SICUREZZA NELLE SCUOLE
CittadinanzAttiva – Lo stato di fatto delle scuole nella Provincia di Messina
di Redazione
 Lo
stato di fatto della sicurezza nelle scuole in Provincia di Messina, come del
resto anche in gran parte di quelle dell’Italia, impone un momento di
riflessione complessiva sulla tematica partendo dal presupposto che essa non
riguarda solo gli enti locali (Comune e Città Metropolitana) che per legge
hanno il compito della gestione degli edifici scolastici, ma anche i dirigenti
ai quali competono tutta una serie di obblighi in materia di formazione e
informazione nei confronti del personale docente e non, e di preparazione e
sensibilizzazione degli alunni nell’affrontare con coscienza eventuale episodi
di emergenza. CittadinanzAttiva ha già affrontato la problematica in un manuale
“A scuola di sicurezza”, tratteggiando linee di azione generali che, adesso,
nel caso specifico di Messina, meritano un approfondimento particolare partendo
da uno screening sullo stato delle strutture esistenti per giungere alla
elaborazione di un piano di interventi risolutivi, da parte dell’Amministrazione
Comunale (per la scuola del primo ciclo) e della Città Metropolitana (per gli
istituti di secondo grado), da realizzarsi nel breve, medio e lungo termine.
L’iniziativa
dell’organizzazione di un convegno ad ampio respiro che affronti criticità
esistenti e proponga soluzioni, che coinvolga anche l’assessore regionale all’Istruzione
e Formazione, on.
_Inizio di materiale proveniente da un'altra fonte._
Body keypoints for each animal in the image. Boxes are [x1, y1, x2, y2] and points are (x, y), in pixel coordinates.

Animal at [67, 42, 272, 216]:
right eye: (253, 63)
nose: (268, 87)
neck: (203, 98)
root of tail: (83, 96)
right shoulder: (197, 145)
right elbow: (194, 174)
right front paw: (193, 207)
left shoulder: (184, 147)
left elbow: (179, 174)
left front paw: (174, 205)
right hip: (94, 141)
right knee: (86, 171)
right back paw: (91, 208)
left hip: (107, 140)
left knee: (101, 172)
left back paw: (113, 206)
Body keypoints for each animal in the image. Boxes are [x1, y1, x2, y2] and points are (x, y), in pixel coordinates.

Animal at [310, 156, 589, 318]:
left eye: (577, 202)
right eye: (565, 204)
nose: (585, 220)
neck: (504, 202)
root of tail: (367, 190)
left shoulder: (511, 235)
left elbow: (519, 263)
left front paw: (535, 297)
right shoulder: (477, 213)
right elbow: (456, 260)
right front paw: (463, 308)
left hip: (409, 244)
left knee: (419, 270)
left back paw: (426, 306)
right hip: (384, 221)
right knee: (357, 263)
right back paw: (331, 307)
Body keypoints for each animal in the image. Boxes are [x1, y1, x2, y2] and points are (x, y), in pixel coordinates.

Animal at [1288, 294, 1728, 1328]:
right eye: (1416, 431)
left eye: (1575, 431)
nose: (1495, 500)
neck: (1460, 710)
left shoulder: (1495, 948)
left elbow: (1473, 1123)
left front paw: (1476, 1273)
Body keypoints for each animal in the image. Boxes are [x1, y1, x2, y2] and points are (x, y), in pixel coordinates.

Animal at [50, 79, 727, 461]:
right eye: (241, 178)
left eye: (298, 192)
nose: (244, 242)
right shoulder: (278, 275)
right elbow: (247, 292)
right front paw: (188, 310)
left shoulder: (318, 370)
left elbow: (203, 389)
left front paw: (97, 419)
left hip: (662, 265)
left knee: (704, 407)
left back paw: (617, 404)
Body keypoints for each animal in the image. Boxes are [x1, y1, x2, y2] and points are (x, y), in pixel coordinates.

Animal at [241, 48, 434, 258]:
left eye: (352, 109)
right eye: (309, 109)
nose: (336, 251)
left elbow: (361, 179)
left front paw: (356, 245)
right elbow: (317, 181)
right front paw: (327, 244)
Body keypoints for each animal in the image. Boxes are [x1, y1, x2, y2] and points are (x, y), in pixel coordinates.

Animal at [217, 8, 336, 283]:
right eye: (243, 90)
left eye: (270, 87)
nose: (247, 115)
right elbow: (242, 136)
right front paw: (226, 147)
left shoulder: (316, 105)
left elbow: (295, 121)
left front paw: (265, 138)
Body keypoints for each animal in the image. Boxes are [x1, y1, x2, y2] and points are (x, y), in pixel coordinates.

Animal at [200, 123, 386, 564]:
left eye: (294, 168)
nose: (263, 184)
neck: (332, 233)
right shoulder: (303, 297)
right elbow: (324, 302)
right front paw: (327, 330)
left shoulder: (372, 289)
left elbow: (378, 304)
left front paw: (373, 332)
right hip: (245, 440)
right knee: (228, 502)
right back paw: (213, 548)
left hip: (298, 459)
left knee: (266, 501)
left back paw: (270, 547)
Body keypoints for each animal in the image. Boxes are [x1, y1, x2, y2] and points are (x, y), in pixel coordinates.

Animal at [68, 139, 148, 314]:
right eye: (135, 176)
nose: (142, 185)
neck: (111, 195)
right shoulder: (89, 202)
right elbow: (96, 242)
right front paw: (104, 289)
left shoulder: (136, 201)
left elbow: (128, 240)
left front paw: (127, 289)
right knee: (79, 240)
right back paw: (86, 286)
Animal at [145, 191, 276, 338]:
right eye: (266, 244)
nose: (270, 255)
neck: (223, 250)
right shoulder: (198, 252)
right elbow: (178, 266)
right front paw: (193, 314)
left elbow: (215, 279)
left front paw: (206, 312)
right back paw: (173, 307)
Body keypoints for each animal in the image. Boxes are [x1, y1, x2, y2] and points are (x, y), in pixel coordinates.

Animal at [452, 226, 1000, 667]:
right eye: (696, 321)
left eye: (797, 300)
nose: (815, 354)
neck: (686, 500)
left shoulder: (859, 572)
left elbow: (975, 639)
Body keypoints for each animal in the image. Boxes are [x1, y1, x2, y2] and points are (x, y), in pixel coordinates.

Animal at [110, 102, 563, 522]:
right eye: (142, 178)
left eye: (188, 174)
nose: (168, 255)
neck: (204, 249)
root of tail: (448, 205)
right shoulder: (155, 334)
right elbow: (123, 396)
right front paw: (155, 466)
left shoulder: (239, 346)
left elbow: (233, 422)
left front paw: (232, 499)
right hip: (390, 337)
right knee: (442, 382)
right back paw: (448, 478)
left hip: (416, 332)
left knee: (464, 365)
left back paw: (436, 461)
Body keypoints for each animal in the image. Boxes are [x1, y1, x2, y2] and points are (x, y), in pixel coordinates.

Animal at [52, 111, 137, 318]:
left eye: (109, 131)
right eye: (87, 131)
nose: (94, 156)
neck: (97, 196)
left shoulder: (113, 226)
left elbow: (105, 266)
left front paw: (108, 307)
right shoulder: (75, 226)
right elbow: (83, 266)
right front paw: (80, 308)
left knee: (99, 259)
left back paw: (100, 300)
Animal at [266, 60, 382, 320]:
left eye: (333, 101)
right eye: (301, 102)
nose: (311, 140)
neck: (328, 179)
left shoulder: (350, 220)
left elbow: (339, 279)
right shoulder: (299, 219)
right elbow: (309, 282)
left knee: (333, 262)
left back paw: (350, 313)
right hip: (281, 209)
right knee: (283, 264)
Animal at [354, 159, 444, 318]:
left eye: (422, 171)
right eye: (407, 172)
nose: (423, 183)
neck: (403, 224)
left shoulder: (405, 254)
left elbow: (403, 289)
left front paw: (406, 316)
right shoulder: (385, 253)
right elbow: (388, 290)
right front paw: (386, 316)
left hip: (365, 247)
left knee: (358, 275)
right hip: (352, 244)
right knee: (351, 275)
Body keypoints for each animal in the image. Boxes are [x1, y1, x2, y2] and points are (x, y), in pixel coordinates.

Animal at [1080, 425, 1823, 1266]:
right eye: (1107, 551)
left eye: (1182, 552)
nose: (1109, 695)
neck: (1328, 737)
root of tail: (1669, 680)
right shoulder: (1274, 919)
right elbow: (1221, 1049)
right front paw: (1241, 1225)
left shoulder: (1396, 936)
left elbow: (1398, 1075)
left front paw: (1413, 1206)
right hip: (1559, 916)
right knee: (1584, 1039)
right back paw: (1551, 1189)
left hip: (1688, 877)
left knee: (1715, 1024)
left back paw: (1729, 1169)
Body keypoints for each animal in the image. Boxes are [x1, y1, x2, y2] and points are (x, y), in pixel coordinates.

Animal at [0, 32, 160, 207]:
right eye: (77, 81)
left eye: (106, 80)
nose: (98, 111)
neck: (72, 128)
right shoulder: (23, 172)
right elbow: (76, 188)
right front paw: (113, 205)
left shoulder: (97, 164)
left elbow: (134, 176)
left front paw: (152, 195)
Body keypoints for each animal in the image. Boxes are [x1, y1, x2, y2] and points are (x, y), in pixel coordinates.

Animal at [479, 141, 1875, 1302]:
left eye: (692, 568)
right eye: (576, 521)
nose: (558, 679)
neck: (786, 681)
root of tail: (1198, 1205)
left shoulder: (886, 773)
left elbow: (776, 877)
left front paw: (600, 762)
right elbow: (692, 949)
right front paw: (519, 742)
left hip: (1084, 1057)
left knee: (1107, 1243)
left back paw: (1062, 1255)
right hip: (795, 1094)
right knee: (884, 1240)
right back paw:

Roberto Lagalla, e al quale saranno invitati tutti i
dirigenti delle scuole di Messina e Provincia, è stata anticipata all’assessore
alla pubblica istruzione del Comune di Messina, Enzo Trimarchi, dai responsabili
del settore scuola di CittadinanzAttiva, che si avvarranno della validissima
collaborazione dell’Associazione Nazionale Presidi, rappresentata dalla
dirigente Laura Tringali, il prof. Pietro La Tona, presidente della V commissione
consiliare, Scuola, del Comune di Messina, assente giustificato, ha confermato
la già espressa condivisione dell’iniziativa.
CittadinanzAttiva
che già in passato si è occupata lungamente delle scuole messinesi, con Lea
Ilardo, ha anche affermato che esiste una realtà comune nella massima parte
delle scuole fatta di carenze, a cominciare dall’abbattimento delle barriere
architettoniche, passando per l’adeguamento degli impianti elettrici alle
rinnovate esigenze tecnologiche presenti in tutti gli istituti, dai comprensivi
ai superiori, per finire con la totale assenza di impianti di riscaldamento in
molti edifici, situazione, questa, che negli anni è stata presa sempre
sottovalutata confidando, le varie amministrazioni, nella bontà del nostro
clima, con il risultato che, nei giorni di freddo intenso, giustamente, monta
la protesta e i dirigenti scolastici, per primi, si trovano in comprensibile
difficoltà per responsabilità di certo non a loro imputabili. CittadinanzAttiva
ritiene indispensabile l’organizzazione di un piano di messa a norma e
riqualificazione degli edifici scolastici che non può prescindere dalla
realizzazione di un sostanzioso parco progetti che consenta agli Enti Locali di
poter accedere ai finanziamenti comunitari, nazionali e regionali.
È
stato posto l’accento anche sulla necessità di una mappatura delle strutture
onerose a carico del Comune e della individuazione di immobili di proprietà
che, nel breve-medio periodo, possano ospitare istituti attualmente con plessi
dislocati in varie parti della Città. La sinergia tra Istituzioni (Ente Locale,
Scuole – rappresentate dai dirigenti, la cui azione propulsiva va rafforzata
anche dagli Organi Collegiali, Consigli di Istituto in primo luogo, Ordini
Professionali) deve essere il punto di forza della crescita di Messina e della
sua Provincia e la eventuale individuazione delle responsabilità di ciascuno,
può servire a far conoscere chi deve fare cosa. Solo da un confronto aperto,
possono scaturire proposte valide e condivisibili e CittadinanzAttiva si muove
in tale direzione di coinvolgimento, proponendo un’iniziativa che veda allo
stesso tavolo amministratori, dirigenti scolastici, società civile, ordini
professionali, esperti del settore, lavorare assieme per la sicurezza nella
scuola e per una sua maggiore qualificazione sul territorio.